Yzerman suffered broken bones in his face and a scratched cornea. The good news is that he didn’t lose an eye and he’ll recover completely. The bad news is his hockey career is up in the air. The guy does turn 39 this week and has been playing hockey for 20 years. But he’s also the heart and soul of the Detroit Red Wings. It’s hard to imagine hockey in Hockeytown without him.

Here’s to another year of playoff hockey.

Romantica. No Way.

2004_05_01 romantica.jpgThat’s what I said when the music started playing. The sound was amazing, better than I expected. But the vocals made my jaw drop. That sounds like Ben Kyle, doesn’t it? I know that guy!

Steve Knight mentioned going to see the band Romantica when he came to town, and his fawning over the band and the fact that you can listen to their CD online prompted me to head over to the site and check them out.

From the first word of the first song I knew I recognized that voice. Could that be Ben Kyle? But this sounds amazing. This sounds like a full-blown, record-signed, professional band. Not that I don’t think Ben’s capable of that, but when did that happen?

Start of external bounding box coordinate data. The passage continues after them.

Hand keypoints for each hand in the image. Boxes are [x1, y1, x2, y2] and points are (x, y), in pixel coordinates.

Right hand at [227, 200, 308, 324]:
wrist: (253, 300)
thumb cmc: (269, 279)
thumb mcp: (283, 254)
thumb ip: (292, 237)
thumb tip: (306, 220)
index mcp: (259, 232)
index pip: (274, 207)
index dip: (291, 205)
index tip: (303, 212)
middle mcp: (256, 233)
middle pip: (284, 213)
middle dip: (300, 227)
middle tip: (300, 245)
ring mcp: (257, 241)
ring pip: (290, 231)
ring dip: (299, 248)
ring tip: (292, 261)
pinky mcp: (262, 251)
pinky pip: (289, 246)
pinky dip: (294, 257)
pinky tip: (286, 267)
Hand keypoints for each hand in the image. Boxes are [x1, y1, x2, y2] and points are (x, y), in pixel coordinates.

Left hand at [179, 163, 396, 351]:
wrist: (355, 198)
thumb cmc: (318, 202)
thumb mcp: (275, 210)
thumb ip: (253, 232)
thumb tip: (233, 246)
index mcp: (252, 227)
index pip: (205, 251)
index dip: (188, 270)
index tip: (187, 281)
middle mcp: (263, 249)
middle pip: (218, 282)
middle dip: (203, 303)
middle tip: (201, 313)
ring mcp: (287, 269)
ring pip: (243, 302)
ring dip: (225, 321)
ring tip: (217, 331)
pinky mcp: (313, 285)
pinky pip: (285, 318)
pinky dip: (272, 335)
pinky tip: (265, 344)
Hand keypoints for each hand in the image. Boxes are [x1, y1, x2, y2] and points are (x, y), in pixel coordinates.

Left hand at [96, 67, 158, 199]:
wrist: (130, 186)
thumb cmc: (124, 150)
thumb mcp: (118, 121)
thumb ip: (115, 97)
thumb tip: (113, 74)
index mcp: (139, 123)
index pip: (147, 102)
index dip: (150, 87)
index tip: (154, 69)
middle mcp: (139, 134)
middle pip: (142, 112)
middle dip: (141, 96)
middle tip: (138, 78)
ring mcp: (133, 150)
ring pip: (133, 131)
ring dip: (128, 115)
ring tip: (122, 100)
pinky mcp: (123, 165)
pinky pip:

Maybe you need a little background to be as blown away as I am. I went to college with Ben Kyle. He was the cool artsy, musical guy from Ireland. He had dreadlocks and an Irish accent. He teamed up with Luke Jacobs and they played some amazing acoustic folk music. We had them on our radio show, Mission Control, multiple times. In fact, I’ve got a few tapes of those performances and have been in the process of transferring them to my computer. Abby and I went to several Ben & Luke performances at local coffee houses.

After college I didn’t hear much about Ben Kyle anymore. I did track him down for a story about playing Irish music in pubs for I went to a show in Dinkytown and filmed his performance for the article, and one song is available on the site.

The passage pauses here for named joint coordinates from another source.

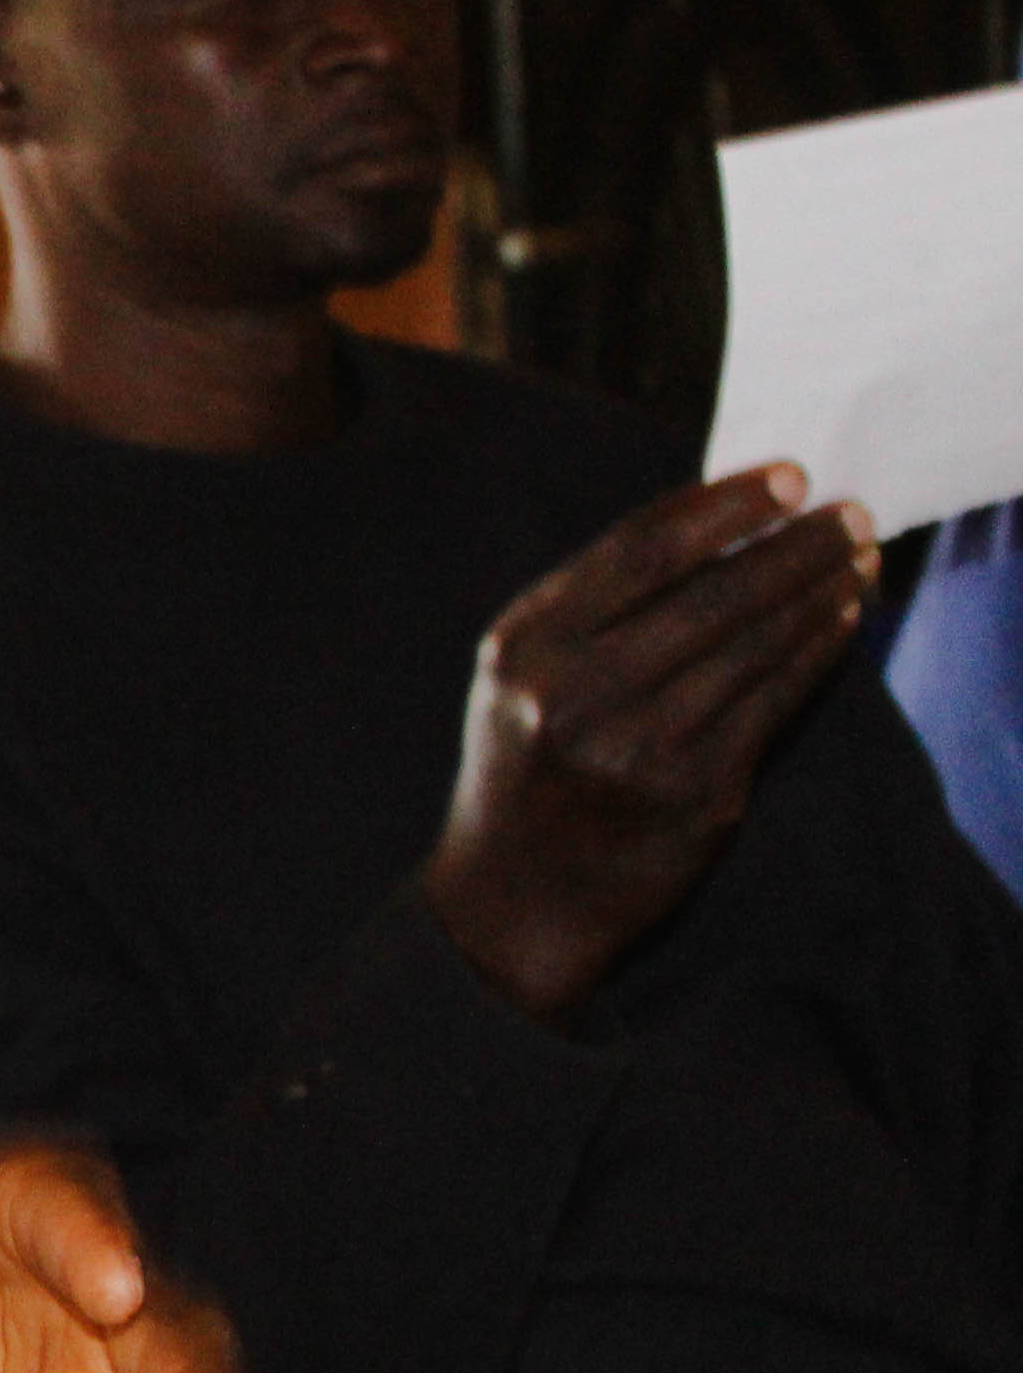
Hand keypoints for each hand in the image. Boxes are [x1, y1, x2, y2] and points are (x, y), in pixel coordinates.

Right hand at [424, 466, 874, 1017]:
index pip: (641, 551)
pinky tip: (841, 621)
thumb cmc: (530, 762)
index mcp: (525, 648)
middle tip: (850, 513)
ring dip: (820, 593)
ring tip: (857, 560)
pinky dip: (816, 653)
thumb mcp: (525, 674)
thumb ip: (599, 606)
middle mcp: (575, 695)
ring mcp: (637, 748)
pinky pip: (774, 703)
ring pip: (754, 646)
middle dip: (794, 545)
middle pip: (711, 593)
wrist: (516, 894)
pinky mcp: (693, 793)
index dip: (725, 507)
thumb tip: (725, 526)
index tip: (788, 478)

After that I never heard much about Ben Kyle. Every now and then I’d remember those accoustic songs, pull out my Mission Control tapes and hear them again. Occasionally I’d Google “Ben Kyle,” wondering what he was up to. I never did find him.

I guess that’s why it’s such an amazing, drop-what-I’m-doing, fawn-like-a-fan-boy thing. I didn’t expect to hear Ben singing, see Ben and Luke’s names and pictures on the site. I always thought Ben and Luke should plunge headlong into the music biz. Maybe that’s just me wanting to hear more of the local music I loved, but I always thought they’d go far. And maybe they’re not far yet. They’re a local band on a local label, but they have an amazing CD and are being reviewed in City Pages. It’s a start.